Has the Hadoop market turned a corner?

The recent numbers from Cloudera and Hortonworks show positive signs toward the path to profitability. But as they aim for the black, they are finding themselves in a much broader Big Data market where ease and accessibility will determine whether they sink or swim.
Written by Tony Baer (dbInsight), Contributor

With Cloudera's long-awaited IPO and Hortonworks' reporting of Q1 results, we now have real numbers from two out of the three Hadoop pure plays to paint a picture of the market. The good news is that, for both companies, the numbers have taken a positive turn with the sea of red ink starting the downward slope, and with product revenue growth outstripping professional services.

Drilling down, Cloudera's business is clearly more mature than Hortonworks; according to the S1, Cloudera has been growing at relatively constant 50+ percent rates over the past three years while Hortonworks settled at this rate only during the past year after the initial spurt of triple digit growth. On the other hand, from a revenue standpoint, Hortonworks benefited from a more developed market, getting to the $100-million mark a lot quicker.

And Cloudera is further along in becoming a product-centric business, with services accounting for 23 percent of revenues over the past year, compared to 31 percent for Hortonworks for the past year -- but 25 percent for the most recent quarter. Trends in the sea of red ink are more illustrative; Cloudera's losses started hitting the downward curve last year, while Hortonworks just got to this point in the last couple quarters.

Of course, all this comes amidst the angst that is predictable for any emerging technology - phenomena for which other analyst firms have coined trademarked names for such cycles. In the past few weeks alone, we've seen what seems like schadenfreude from posts with titles like Hadoop is falling, Is Hadoop Failing, and The Trouble with Hadoop, plus counterpoints like Hadoop is Not Failing, it is the Future of Data. We weighed with our own two cents last fall.

In one respect, what's happening with Hadoop is similar to that of any new technology. It takes time for practitioners to learn and for organizations to understand how they can benefit from it. For vendors, there's the need to educate the market, and when you're selling to early adopters, it's probably a high-touch, high cost, highly consultative sale. Not surprisingly Hadoop is a land and expand business, where the profits happen when existing customers renew and expand their subscriptions. With 90+ percent renewal rates, Cloudera and Hortonworks are on a path to profitability.

With these results, the good news for Cloudera and Hortonworks is that there is a real market there for them. But the question to investors is how big the addressable market will be and how long will be the path to profitability.

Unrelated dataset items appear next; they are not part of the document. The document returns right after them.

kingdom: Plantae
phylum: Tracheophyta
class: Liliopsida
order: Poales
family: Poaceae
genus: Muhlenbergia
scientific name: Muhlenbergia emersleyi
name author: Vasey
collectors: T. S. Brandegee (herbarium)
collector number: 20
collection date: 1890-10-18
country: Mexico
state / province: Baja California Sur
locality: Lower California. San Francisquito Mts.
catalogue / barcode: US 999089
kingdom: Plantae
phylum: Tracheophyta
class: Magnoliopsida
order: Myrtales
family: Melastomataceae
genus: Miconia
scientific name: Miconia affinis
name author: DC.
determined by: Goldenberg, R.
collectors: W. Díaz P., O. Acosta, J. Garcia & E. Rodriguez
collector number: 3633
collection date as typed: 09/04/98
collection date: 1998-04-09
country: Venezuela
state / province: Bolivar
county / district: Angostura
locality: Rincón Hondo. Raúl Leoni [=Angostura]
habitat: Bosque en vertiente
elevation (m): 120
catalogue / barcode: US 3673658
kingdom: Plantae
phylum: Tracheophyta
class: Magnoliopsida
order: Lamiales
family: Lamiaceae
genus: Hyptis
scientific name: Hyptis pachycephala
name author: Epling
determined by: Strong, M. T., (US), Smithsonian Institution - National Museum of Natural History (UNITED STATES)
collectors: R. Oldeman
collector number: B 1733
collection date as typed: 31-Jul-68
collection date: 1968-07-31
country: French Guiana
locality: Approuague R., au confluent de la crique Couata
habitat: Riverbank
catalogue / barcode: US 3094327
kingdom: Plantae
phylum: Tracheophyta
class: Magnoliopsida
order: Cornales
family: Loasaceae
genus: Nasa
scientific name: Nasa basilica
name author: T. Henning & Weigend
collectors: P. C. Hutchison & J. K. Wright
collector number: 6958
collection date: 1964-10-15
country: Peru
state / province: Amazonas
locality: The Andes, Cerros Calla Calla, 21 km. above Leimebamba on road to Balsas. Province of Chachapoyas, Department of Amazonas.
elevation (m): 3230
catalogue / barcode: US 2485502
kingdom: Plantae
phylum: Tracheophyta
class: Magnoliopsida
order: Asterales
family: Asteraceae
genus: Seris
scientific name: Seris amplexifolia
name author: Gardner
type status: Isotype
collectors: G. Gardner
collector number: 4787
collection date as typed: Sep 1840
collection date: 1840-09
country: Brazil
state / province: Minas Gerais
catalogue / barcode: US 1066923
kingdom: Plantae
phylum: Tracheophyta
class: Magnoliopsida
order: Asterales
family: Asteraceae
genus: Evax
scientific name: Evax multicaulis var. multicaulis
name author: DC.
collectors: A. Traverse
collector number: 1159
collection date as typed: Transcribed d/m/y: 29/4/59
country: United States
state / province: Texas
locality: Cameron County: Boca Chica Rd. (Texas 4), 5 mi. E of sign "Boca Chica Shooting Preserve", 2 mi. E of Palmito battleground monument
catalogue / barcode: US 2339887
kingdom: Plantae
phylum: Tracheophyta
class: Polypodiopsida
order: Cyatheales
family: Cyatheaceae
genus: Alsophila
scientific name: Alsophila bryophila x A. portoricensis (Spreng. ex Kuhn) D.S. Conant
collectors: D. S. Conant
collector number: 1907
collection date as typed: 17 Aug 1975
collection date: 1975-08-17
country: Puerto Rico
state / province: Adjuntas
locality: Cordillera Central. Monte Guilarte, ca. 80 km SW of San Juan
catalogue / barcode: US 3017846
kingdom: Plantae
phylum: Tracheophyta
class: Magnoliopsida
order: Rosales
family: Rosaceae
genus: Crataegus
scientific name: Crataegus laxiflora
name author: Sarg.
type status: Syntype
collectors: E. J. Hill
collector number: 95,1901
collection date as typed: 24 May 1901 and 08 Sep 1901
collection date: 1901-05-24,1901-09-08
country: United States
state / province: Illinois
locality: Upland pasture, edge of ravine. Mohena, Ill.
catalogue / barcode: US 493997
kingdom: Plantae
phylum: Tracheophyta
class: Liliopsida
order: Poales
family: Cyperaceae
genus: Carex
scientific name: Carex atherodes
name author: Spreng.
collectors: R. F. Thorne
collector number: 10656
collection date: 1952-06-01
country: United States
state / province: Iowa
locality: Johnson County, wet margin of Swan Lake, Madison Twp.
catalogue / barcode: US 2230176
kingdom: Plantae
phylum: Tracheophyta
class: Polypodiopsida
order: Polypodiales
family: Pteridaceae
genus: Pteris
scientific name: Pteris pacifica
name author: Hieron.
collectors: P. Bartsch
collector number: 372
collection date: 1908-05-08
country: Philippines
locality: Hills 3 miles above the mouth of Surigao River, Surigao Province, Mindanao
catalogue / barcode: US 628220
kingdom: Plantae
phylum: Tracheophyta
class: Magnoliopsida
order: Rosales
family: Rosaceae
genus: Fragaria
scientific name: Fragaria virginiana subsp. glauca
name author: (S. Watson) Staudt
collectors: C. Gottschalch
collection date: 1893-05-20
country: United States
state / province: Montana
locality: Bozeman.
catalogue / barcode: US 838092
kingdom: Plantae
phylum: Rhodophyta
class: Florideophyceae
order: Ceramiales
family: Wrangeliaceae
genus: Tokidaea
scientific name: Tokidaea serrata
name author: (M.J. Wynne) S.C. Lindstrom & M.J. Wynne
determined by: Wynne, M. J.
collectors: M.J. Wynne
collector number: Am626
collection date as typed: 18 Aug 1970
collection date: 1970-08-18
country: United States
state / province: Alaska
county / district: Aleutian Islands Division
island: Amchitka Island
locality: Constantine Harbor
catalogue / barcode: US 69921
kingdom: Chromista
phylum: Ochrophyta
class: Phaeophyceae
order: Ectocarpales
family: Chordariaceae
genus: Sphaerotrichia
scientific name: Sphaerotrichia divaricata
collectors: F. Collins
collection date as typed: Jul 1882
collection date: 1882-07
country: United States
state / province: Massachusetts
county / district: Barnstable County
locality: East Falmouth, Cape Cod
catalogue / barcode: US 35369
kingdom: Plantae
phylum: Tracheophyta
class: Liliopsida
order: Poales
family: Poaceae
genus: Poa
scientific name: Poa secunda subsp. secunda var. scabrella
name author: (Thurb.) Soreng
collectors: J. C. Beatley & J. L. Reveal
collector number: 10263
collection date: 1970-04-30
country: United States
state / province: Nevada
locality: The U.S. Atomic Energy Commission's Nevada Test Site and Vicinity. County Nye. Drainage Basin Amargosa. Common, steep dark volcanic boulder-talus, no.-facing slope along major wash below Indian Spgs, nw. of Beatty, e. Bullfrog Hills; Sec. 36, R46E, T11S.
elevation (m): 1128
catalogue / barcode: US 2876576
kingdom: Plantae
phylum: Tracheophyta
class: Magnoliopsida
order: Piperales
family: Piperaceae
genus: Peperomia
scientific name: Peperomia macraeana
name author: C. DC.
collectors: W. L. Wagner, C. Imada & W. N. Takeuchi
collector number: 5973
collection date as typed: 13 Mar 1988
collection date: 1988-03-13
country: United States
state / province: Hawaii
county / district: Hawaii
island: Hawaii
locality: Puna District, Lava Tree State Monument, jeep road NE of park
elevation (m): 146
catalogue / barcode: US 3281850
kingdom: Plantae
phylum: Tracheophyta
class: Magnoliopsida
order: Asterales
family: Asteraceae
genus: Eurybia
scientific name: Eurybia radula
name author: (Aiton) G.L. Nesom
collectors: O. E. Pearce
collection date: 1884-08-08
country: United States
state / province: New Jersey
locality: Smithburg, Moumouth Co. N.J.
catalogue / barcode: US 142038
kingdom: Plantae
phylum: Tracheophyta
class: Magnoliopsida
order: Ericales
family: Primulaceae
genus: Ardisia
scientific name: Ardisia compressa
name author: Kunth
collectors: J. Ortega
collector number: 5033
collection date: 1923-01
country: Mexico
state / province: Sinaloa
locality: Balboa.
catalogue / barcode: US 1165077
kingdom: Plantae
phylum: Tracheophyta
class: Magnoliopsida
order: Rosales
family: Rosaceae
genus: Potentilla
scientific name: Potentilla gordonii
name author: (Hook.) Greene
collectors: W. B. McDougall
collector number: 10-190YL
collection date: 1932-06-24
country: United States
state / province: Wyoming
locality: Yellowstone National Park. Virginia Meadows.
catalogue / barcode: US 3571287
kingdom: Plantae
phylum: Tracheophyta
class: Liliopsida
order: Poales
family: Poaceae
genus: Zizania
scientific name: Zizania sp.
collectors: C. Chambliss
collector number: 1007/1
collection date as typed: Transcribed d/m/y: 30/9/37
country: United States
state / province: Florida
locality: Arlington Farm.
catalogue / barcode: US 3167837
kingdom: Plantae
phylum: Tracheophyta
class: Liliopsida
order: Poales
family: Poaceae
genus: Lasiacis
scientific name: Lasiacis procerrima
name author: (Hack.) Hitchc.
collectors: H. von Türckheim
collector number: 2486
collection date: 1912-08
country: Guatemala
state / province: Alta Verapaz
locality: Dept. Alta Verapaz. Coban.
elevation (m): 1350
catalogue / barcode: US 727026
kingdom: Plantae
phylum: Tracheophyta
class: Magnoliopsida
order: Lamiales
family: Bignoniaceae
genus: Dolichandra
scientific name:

Cloudera estimates that it has penetrated barely 5 percent of its addressable market of the Global 8000 (companies with at least $1 billion revenues). OK, the potential market is big in terms of numbers of customers.

But how much will those customers pay? With open source technology running on commodity infrastructure, the prevailing expectation can be summarized by the old Meineke Muffler slogan, "We're not going to pay a lot for this muffler!" So, it's unlikely that Hadoop alone, which we estimate is a $600 million market today, is likely to hit the $10+ billion levels of the enterprise database market anytime soon.

The operable notion there is Hadoop alone -- because the addressable market that Hadoop serves is actually about Big and Fast Data. Cloudera, Hortonworks, and MapR are part of an ecosystem that also includes cloud based services for Hadoop, not to mention a la carte offerings for running Spark, machine learning, data pipelines, and streaming. Or to be snarky, it's the Big Data market, not the Hadoop market, dummy.

The cloud is responsible for expanding this ecosystem. By making all these alternative big and fast data services available the cloud is Hadoop's frenemy. But just as the cloud opens the gates for a la carte services, it also provides the way for Hadoop to surmount it's biggest challenge: that the platform is still too darn hard for most enterprises to implement. The cloud will be key to making Big Data - and Hadoop - accessible to the next wave of adopters who won't have the technical savvy or resources of the early adopters. We expect that by year end 2018, that most new Hadoop implementations will be in the cloud.

Managed cloud services can not only bury all those ugly configuration and patching tasks, but also provide fit-for-purpose platforms for specific use cases, like BI, data warehouse optimization/ETL, or Spark. A good example is the Hortonworks Data Cloud (HDCloud) that provides services optimized specifically or Hive and Spark workloads. Managed services are the key for Hadoop providers to fulfill their promise in a much broader ecosystem.